With the change in world politics I feel it is really timely to open a discussion on values. The current political climate in the US particularly emphasizes the need for us to really examine our values and whether we either behave according to them or just pay lip-service and otherwise not think much about them.

Many daily individual and group decisions are dictated by our values, our intentions are shaped by them, they have the power to affect us emotionally. “Too often, the important choices in life are made on the basis of peer pressure, unthinking submission to authority, or the power of the mass media” (Simon, Howe and Kirschenbaum, 1995)  And I would add, values that lay just beneath our consciousness.Without knowing what is guiding our behavior and emotional reactions, we are really blind to who we are.We are not able to reflect on what is steering us and as adults, choosing what values we want to hold onto – the ones we won’t compromise.

My visit to my childhood home last year has deepened my interest in the subject. I wonder what happens to immigrants to a country that emphasizes or re-prioritizes values differently? Several children of immigrants report that they felt their parents wanted them to adopt the values of this country in order to “get ahead.”  I remember the struggles I had as a mother of growing children. Should I insist on following my traditional values in child-raising or prepare them to fit into the society in which we lived?

What are values anyway?

“Values shape our assumptions about the future, provide the content within which issues and goals are identified, and set standards for people’s behaviors and actions” (Juana Bordas – Salsa Soul and Spirit) that is, they both shape worldview and grow out of it.

Dictionary.com has many definitions – including the sociological one ” the ideals, customs, institutions, etc., of a society toward which the people of the group have an affective regard. These values may be positive, as cleanliness, freedom, or education, or negative, as cruelty, crime, or blasphemy.”

Satish Kumar (Resurgence Journal and Schumacher College, UK) differentiates between extrinsic and intrinsic values. Extrinsic values are the ones promoted by our society- such as growth, profitability, targets. Intrinsic are values such as well-being, creativity, peace, health, service. Kumar expressed that extrinsic values need to grounded in intrinsic values, a focus on creativity, well-being, peace and health would add new and humane dimensions to profitability and growth, for example.

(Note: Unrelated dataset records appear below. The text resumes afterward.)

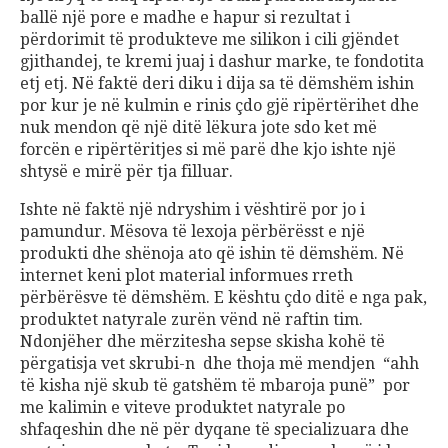
ballë një pore e madhe e hapur si rezultat i
përdorimit të produkteve me silikon i cili gjëndet
gjithandej, te kremi juaj i dashur marke, te fondotita
etj etj. Në faktë deri diku i dija sa të dëmshëm ishin
por kur je në kulmin e rinis çdo gjë ripërtërihet dhe
nuk mendon që një ditë lëkura jote sdo ket më
forcën e ripërtëritjes si më parë dhe kjo ishte një
shtysë e mirë për tja filluar.
Ishte në faktë një ndryshim i vështirë por jo i
pamundur. Mësova të lexoja përbërësst e një
produkti dhe shënoja ato që ishin të dëmshëm. Në
internet keni plot material informues rreth
përbërësve të dëmshëm. E kështu çdo ditë e nga pak,
produktet natyrale zurën vënd në raftin tim.
Ndonjëher dhe mërzitesha sepse skisha kohë të
përgatisja vet skrubi-n dhe thoja më mendjen “ahh
të kisha një skub të gatshëm të mbaroja punë” por
me kalimin e viteve produktet natyrale po
shfaqeshin dhe në për dyqane të specializuara dhe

At this time it seems  that an overriding value in the Global Economy is the amassing of wealth – by any means. Our children learn that money will solve any problems they will encounter and wealth is a guarantee of happiness. Is it?

A paper 20 years ago compared the economies of post-war Germany and the US. The difference in values of each country which underlay the economic progress was remarkable. The research reported that the German people are seen by their country as producers, whereas Americans are viewed and treated as consumers.  And we are certainly directly or indirectly exhorted to shop and consume.

Consequently Germany looks after its people so they can keep producing -and universal health-care, working conditions, the environment are all better than most other industrialized countries.

It is different story for for consumers however, the more unhappy and unhealthy they/we are, the more we will consume: medications, therapeutic shopping, devices for our convenience, and all the gadgets we are bombarded with by the media.  A psychologist at a conference that I attended took his colleagues to task for working with the advertising industry to design advertising that wounds. They are all paid much more than practicing the healing arts. We have to fight and demonstrate for access to health care for all, which is a right in many other countries.

When I think of the things I am most proud of in my life, that which I value – buying objects just does not compare with say, being instrumental in getting free food to low-income seniors or facilitating people to learn new skills that enhance their lives or helping newly hatched turtles to get to the ocean.

To the ideas of extrinsic and intrinsic values, I would also add  cultural values – values that reaffirm and are reaffirmed by the traditions bequeathed to us. These often are ignored or dismissed when they could be seen as assets to society and to its individual members.

My own experience as an immigrant to several countries bears out the idea that we can and do lead double lives. For example: if we are raised in a culture where collaboration on everything is a way of life, we soon learn that collaboration on a math problem in school can be construed as cheating and punishment ensues. As children we learn to shape-shift or leave the arena where there is a cultural conflict. We experience our cultural identity being under attack. Or we decide that the values of our parents are old-fashioned and no longer relevant.

Some of the children of immigrants with whom I have conversed, say that after they have done as instructed and applied themselves to getting ahead in this country, they want to investigate the traditional values of their culture, they want to find out more about their cultural identity.

I know that when I recently visited the country where I was raised I felt like I had come back home to a part of myself that had never really belonged anywhere else. And it lay in the way people related to each other – and what was/is important to them in their lives.

California, where I now live, is home to people of many different national origins. It seems that exploring their traditional values, hearing about them as a way of understanding “the other”, understanding what our own values are, might just build a bridge of common ground between us.